History.—Added, C.S. for C.S. for H.J.R.’s 1727, 863, 2035, 1992; adopted 1992; Am. S.J.R. 1284, 2002; adopted 2002.
SECTION 25. Taxpayers’ Bill of Rights.—By general law the legislature shall prescribe and adopt a Taxpayers’ Bill of Rights that, in clear and concise language, sets forth taxpayers’ rights and responsibilities and government’s responsibilities to deal fairly with taxpayers under the laws of this state. This section shall be effective July 1, 1993.
History.—Proposed by Taxation and Budget Reform Commission, Revision No. 2, 1992, filed with the Secretary of State May 7, 1992; adopted 1992.
1Note.—This section, originally designated section 24 by Revision No. 2 of the Taxation and Budget Reform Commission, 1992, was redesignated section 25 by the editors in order to avoid confusion with section 24 as contained in H.J.R.’s 1727, 863, 2035, 1992.
SECTION 26. Claimant’s right to fair compensation.—
(a) Article I, Section 26 is created to read “Claimant’s right to fair compensation.” In any medical liability claim involving a contingency fee, the claimant is entitled to receive no less than 70% of the first $250,000.00 in all damages received by the claimant, exclusive of reasonable and customary costs, whether received by judgment, settlement, or otherwise, and regardless of the number of defendants. The claimant is entitled to 90% of all damages in excess of $250,000.00, exclusive of reasonable and customary costs and regardless of the number of defendants. This provision is self-executing and does not require implementing legislation.
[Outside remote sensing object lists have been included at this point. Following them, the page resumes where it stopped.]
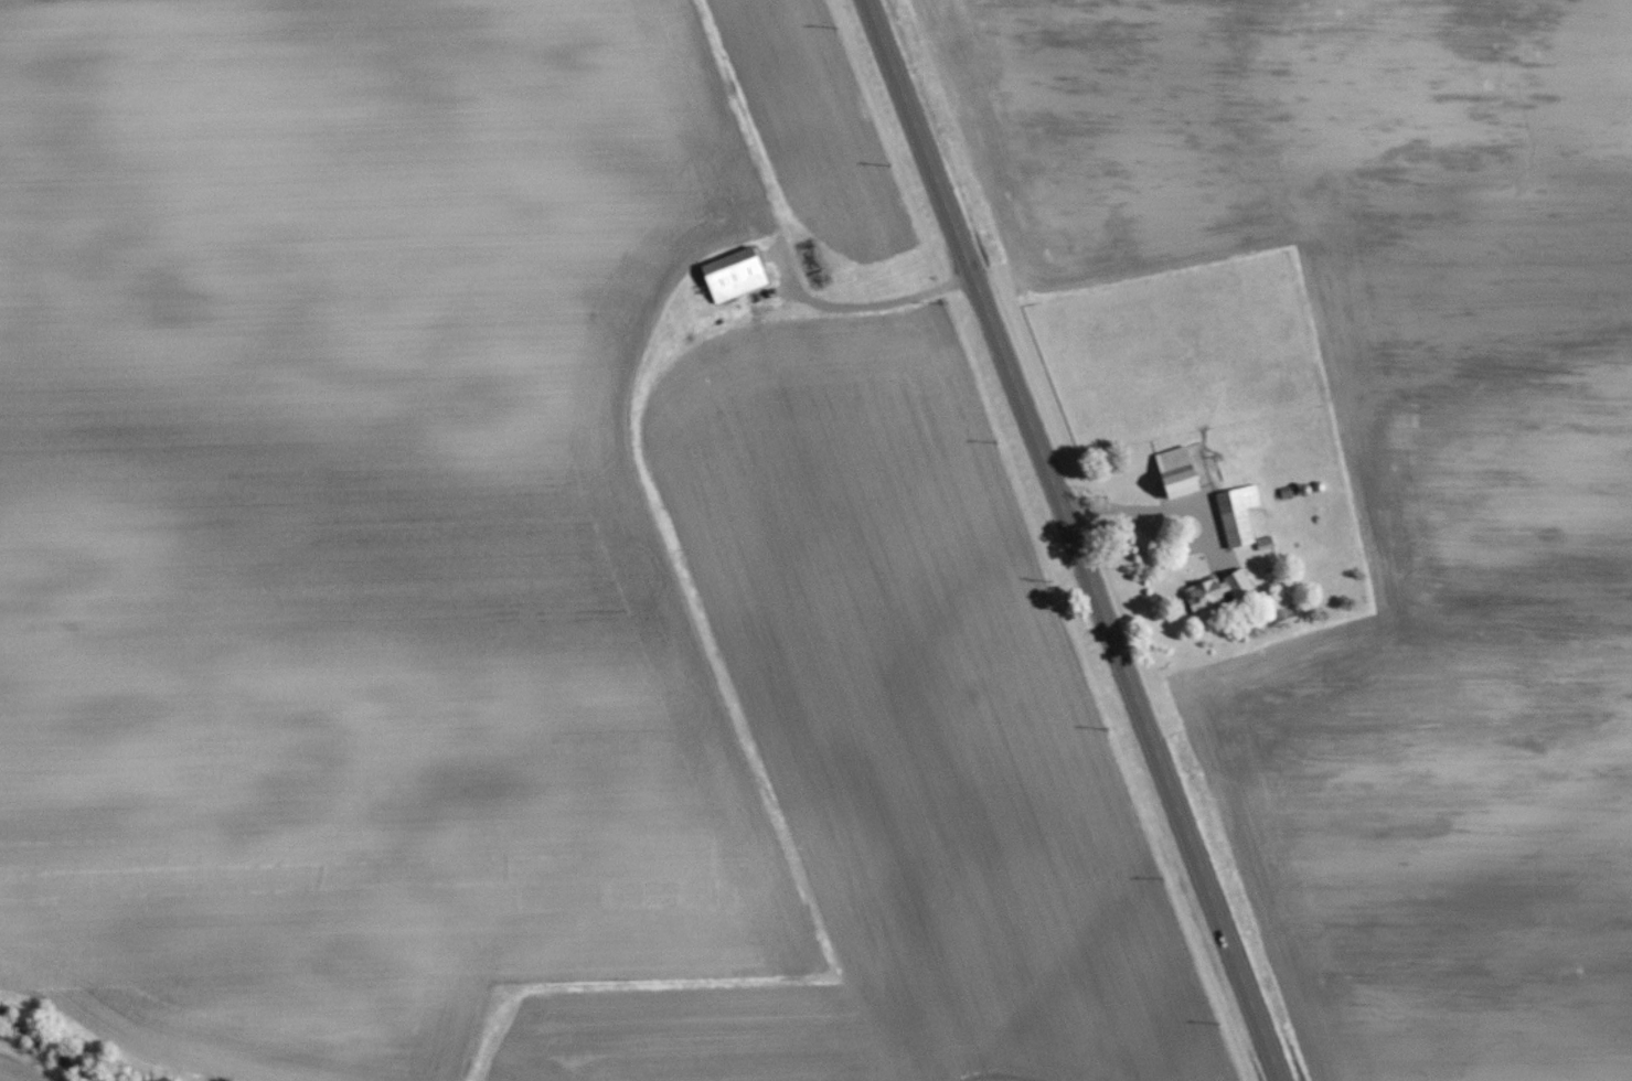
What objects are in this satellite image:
building: (735, 274)
road: (879, 305)
building: (1179, 471)
road: (1196, 508)
building: (1238, 514)
road: (1072, 540)
building: (1220, 590)

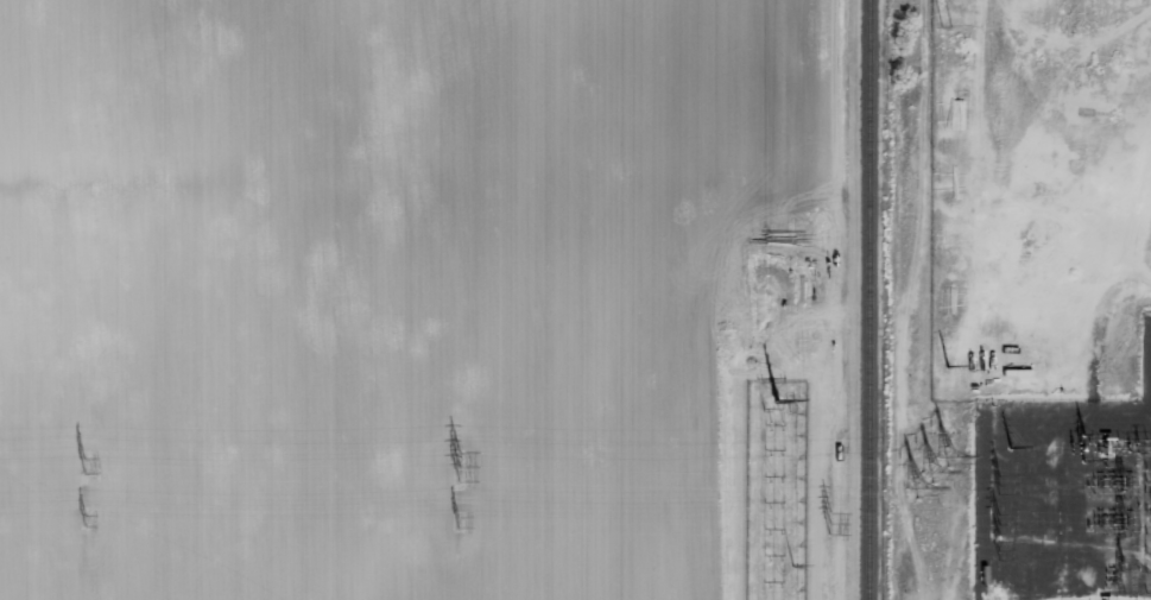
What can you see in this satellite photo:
power tower: (947, 27)
road: (1058, 274)
railway: (868, 300)
power tower: (947, 367)
power tower: (1010, 449)
power tower: (459, 462)
power tower: (85, 463)
power tower: (932, 477)
power substation: (1065, 499)
power tower: (459, 515)
power tower: (84, 519)
power tower: (831, 525)

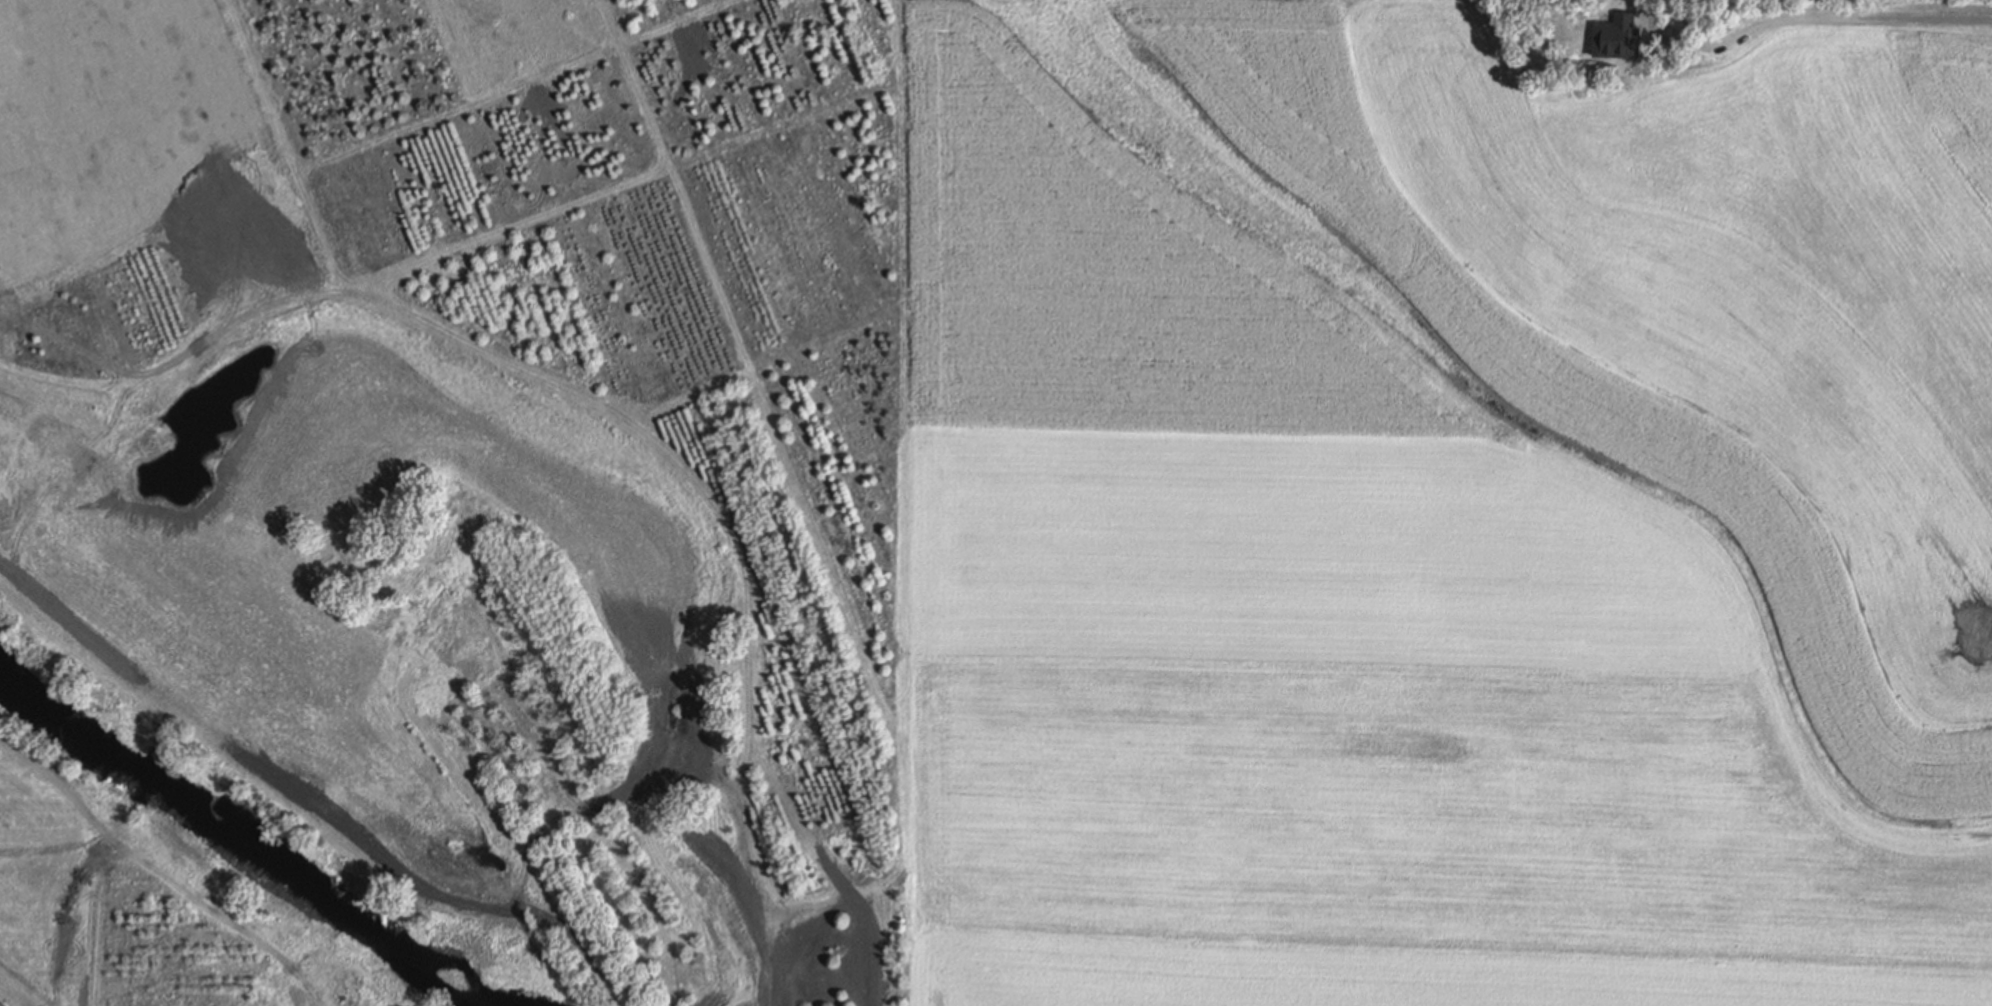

(b) This Amendment shall take effect on the day following approval by the voters.
History.—Proposed by Initiative Petition filed with the Secretary of State September 8, 2003; adopted 2004.
SECTION 27. Marriage defined.—Inasmuch as marriage is the legal union of only one man and one woman as husband and wife, no other legal union that is treated as marriage or the substantial equivalent thereof shall be valid or recognized.